A muovere le sue gambe stanche, a far scattare le sue braccia pronte ad afferrare l'anima in pena del fratello non fu lui, sebbene in futuro lo avrebbero sempre convinto del contrario. Fu come un fuoco, che gli invase dapprima il cuore e poi tutto il resto del corpo.
E questa è la storia di come Dante afferrò il fratello gemello sul bordo di quel nero precipizio, di quel tetro abisso al volo. Vergil lo guardò con gli occhi sbarrati, incredulo.
Che diavolo stava succedendo?
Nessuno dei due riuscì a dare una risposta a quest'interrogativo e Dante non perse tempo nel tentativo: una volta afferrata la mano destra di Vergil, lo issò sulla terraferma, mentre avanti a loro la fauce dell'Inferno di spalancava vorace.
Si guardarono negli occhi come non si guardavano da tempo.
Dal giorno in cui era morta Eva.
- Come ci sei riuscito? - sussurrò Vergil, stupefatto. Un presentimento lo assaliva, lo stesso senso di predestinazione che prima gli aveva invaso il cuore. Ma durò poco e in qualche secondo scomparve, lasciando dietro di sé solo un vuoto riempibile con la possibilità di un'altra vita, di un nuovo inizio...
- Andiamocene da qui, prima che sia troppo tardi - disse Dante, sorridente - e domani sarà un altro giorno. -
Oh, sì.
Questa è la storia di come Dante l'acchiappademoni, in un altro mondo e in un altro tempo, piegò il destino con la sua stessa forza e si ribellò alla volontà del cielo, salvando lui e suo fratello Vergil.
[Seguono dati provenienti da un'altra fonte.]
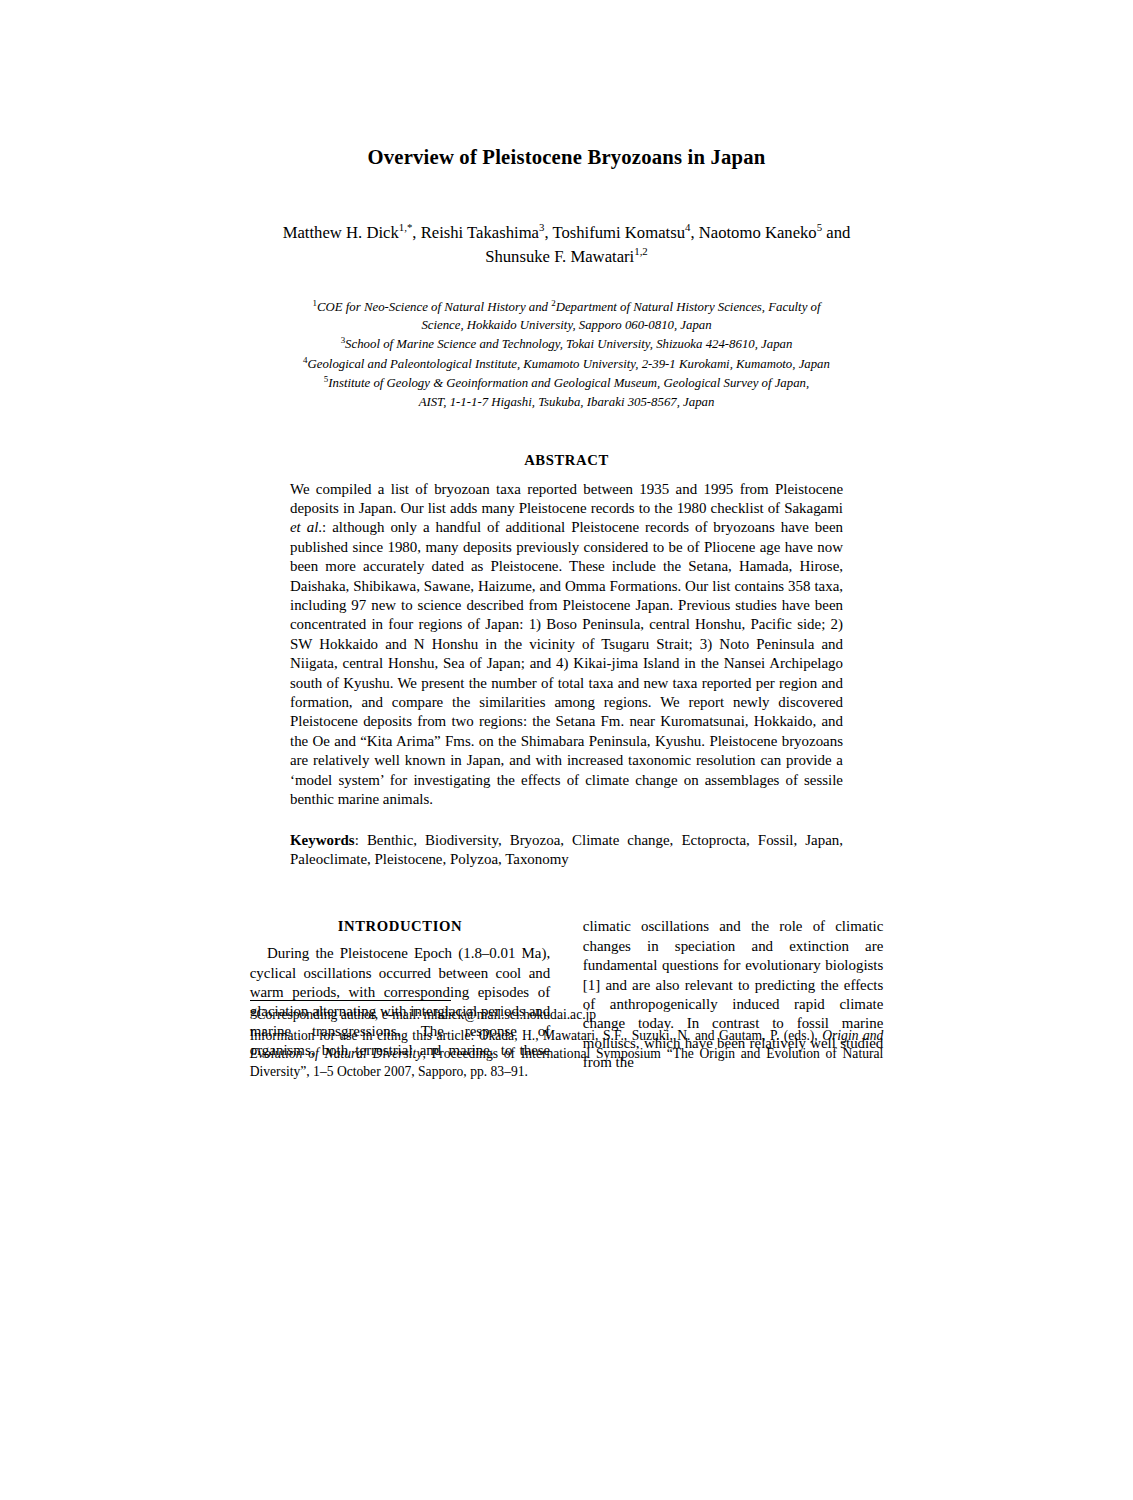Overview of Pleistocene Bryozoans in Japan
Matthew H. Dick1,*, Reishi Takashima3, Toshifumi Komatsu4, Naotomo Kaneko5 and Shunsuke F. Mawatari1,2
1COE for Neo-Science of Natural History and 2Department of Natural History Sciences, Faculty of
Science, Hokkaido University, Sapporo 060-0810, Japan
3School of Marine Science and Technology, Tokai University, Shizuoka 424-8610, Japan
4Geological and Paleontological Institute, Kumamoto University, 2-39-1 Kurokami, Kumamoto, Japan
5Institute of Geology & Geoinformation and Geological Museum, Geological Survey of Japan,
AIST, 1-1-1-7 Higashi, Tsukuba, Ibaraki 305-8567, Japan
ABSTRACT
We compiled a list of bryozoan taxa reported between 1935 and 1995 from Pleistocene deposits in Japan. Our list adds many Pleistocene records to the 1980 checklist of Sakagami et al.: although only a handful of additional Pleistocene records of bryozoans have been published since 1980, many deposits previously considered to be of Pliocene age have now been more accurately dated as Pleistocene. These include the Setana, Hamada, Hirose, Daishaka, Shibikawa, Sawane, Haizume, and Omma Formations. Our list contains 358 taxa, including 97 new to science described from Pleistocene Japan. Previous studies have been concentrated in four regions of Japan: 1) Boso Peninsula, central Honshu, Pacific side; 2) SW Hokkaido and N Honshu in the vicinity of Tsugaru Strait; 3) Noto Peninsula and Niigata, central Honshu, Sea of Japan; and 4) Kikai-jima Island in the Nansei Archipelago south of Kyushu. We present the number of total taxa and new taxa reported per region and formation, and compare the similarities among regions. We report newly discovered Pleistocene deposits from two regions: the Setana Fm. near Kuromatsunai, Hokkaido, and the Oe and “Kita Arima” Fms. on the Shimabara Peninsula, Kyushu. Pleistocene bryozoans are relatively well known in Japan, and with increased taxonomic resolution can provide a ‘model system’ for investigating the effects of climate change on assemblages of sessile benthic marine animals.
Keywords: Benthic, Biodiversity, Bryozoa, Climate change, Ectoprocta, Fossil, Japan, Paleoclimate, Pleistocene, Polyzoa, Taxonomy
INTRODUCTION
During the Pleistocene Epoch (1.8–0.01 Ma), cyclical oscillations occurred between cool and warm periods, with corresponding episodes of glaciation alternating with interglacial periods and marine transgressions. The response of organisms, both terrestrial and marine, to these climatic oscillations and the role of climatic changes in speciation and extinction are fundamental questions for evolutionary biologists [1] and are also relevant to predicting the effects of anthropogenically induced rapid climate change today. In contrast to fossil marine molluscs, which have been relatively well studied from the
*Corresponding author, e-mail: mhdick@mail.sci.hokudai.ac.jp
Information for use in citing this article: Okada, H., Mawatari, S.F., Suzuki, N. and Gautam, P. (eds.), Origin and Evolution of Natural Diversity, Proceedings of International Symposium “The Origin and Evolution of Natural Diversity”, 1–5 October 2007, Sapporo, pp. 83–91.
E chissà che quel mondo non sia addirittura migliore degli altri, non è vero?
La Porta dell'Inferno si richiuse alle loro spalle, mentre un'incredula Lady osservava i due figli di Sparda avanzare a passo lento verso di lei, l'uno sorretto dalla spalla dell'altro. E in quel preciso istante pensò che la forza del destino impallidisce davanti a quella dell'amore.
Ma questa, questa è soltanto un'altra storia.